===== 原文抜粋
Research Project
Grant-in-Aid for Young Scientists (B)
今回の研究の目的は、最も一般的な『臨床的』動揺病である車酔いにおいて、1)空間識障害とそれに続く姿勢制御の不安定化の有無を調べる。2)実験的動揺病で得られた理論が車酔いにも適用できるか検討する。3)最終的に得られた結果から、医学的根拠に基づいた車酔いの有効な予防法を提案する。ことである。今年度は、車酔いにおける姿勢制御の不安定化を調べるため、自動車内で頭部運動を記録した。頭部運動は、車内にビデオカメラを設置し、被験者の頭部にマーカーを装着し、ビデオ画像から解析可能した。解析は、申請者が開発したNIH Imageを用いた動作画像解析法を用いた。実験の結果、同じ助手席であって車の動きが良く分かる明所開眼では全く動揺病が出現しなかったが、遮眼ではいずれの被検者でも動揺病が出現した。この動揺病は、コースの周回を重ねると徐々に増悪した。一方、頭部運動は、明所開眼では安定していたが、遮眼では不安定であった。この不安定化は、周回1周目から出現しており、過去の実験的動揺病研究で得られた結論と同様に、車酔いも空間識障害から姿勢制御の不安定化が出現し、そのために動揺病症状が出現することが判明した。さらに今回の研究では、車が次に右へ曲がるか左へ曲がるかを事前に教えることで予測制御を可能とすると遮眼条件であっても動揺病を予防可能であることも判明した。
==========
### 取り組む課題
1. 車酔いの研究概要から、「今回の研究の目的は、最も一般」で始まり「防可能であることも判明した。」で終わる部分を、一字一句変えずに書き写してください。
2. 車酔いの研究概要によると、頭部運動の解析にはどのような方法が使われましたか？
この抜粋に書かれている内容だけを根拠にしてください。
===== 提示データ
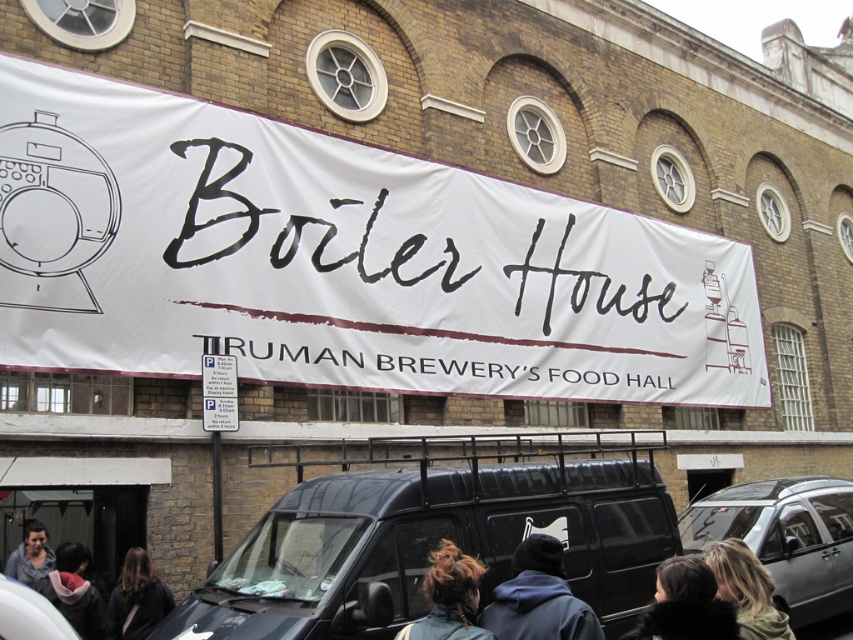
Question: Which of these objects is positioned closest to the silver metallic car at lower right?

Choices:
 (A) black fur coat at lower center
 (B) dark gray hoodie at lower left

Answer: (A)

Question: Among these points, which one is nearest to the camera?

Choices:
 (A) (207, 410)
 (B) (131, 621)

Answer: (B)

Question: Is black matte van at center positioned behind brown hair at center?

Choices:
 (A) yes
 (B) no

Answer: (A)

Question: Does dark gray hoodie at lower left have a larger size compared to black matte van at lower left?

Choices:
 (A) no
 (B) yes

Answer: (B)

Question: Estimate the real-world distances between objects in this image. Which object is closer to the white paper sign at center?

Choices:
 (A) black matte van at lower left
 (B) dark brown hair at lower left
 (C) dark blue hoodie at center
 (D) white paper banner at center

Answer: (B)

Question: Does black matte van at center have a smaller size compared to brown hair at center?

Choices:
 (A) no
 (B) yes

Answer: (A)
==========
===== 提示データ
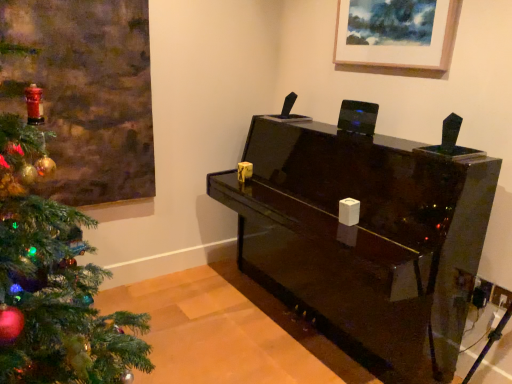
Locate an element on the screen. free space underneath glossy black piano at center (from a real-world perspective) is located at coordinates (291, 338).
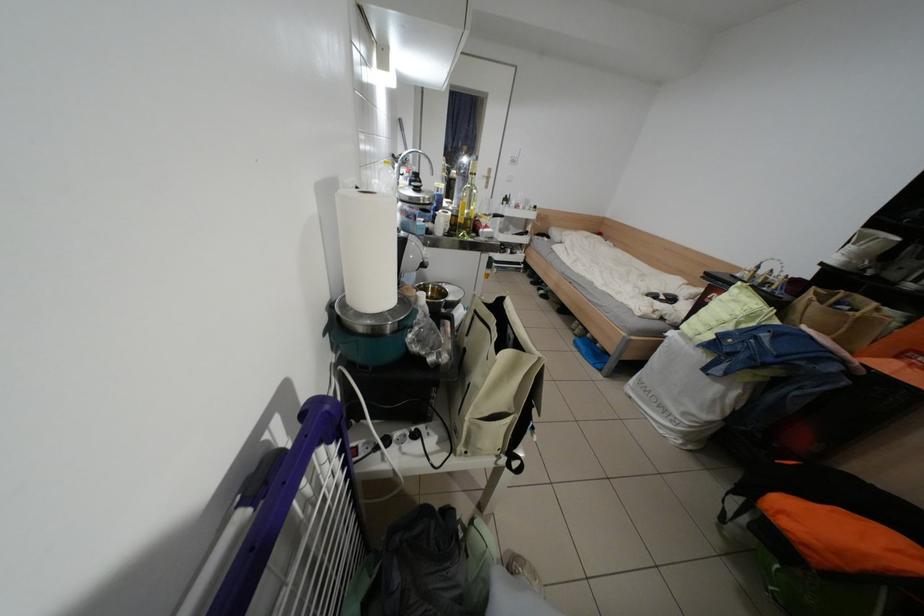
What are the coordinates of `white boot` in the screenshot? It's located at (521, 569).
==========
### 解答例
1.
今回の研究の目的は、最も一般的な『臨床的』動揺病である車酔いにおいて、1)空間識障害とそれに続く姿勢制御の不安定化の有無を調べる。2)実験的動揺病で得られた理論が車酔いにも適用できるか検討する。3)最終的に得られた結果から、医学的根拠に基づいた車酔いの有効な予防法を提案する。ことである。今年度は、車酔いにおける姿勢制御の不安定化を調べるため、自動車内で頭部運動を記録した。頭部運動は、車内にビデオカメラを設置し、被験者の頭部にマーカーを装着し、ビデオ画像から解析可能した。解析は、申請者が開発したNIH Imageを用いた動作画像解析法を用いた。実験の結果、同じ助手席であって車の動きが良く分かる明所開眼では全く動揺病が出現しなかったが、遮眼ではいずれの被検者でも動揺病が出現した。この動揺病は、コースの周回を重ねると徐々に増悪した。一方、頭部運動は、明所開眼では安定していたが、遮眼では不安定であった。この不安定化は、周回1周目から出現しており、過去の実験的動揺病研究で得られた結論と同様に、車酔いも空間識障害から姿勢制御の不安定化が出現し、そのために動揺病症状が出現することが判明した。さらに今回の研究では、車が次に右へ曲がるか左へ曲がるかを事前に教えることで予測制御を可能とすると遮眼条件であっても動揺病を予防可能であることも判明した。

2. 申請者が開発した、NIH Imageを用いた動作画像解析法です。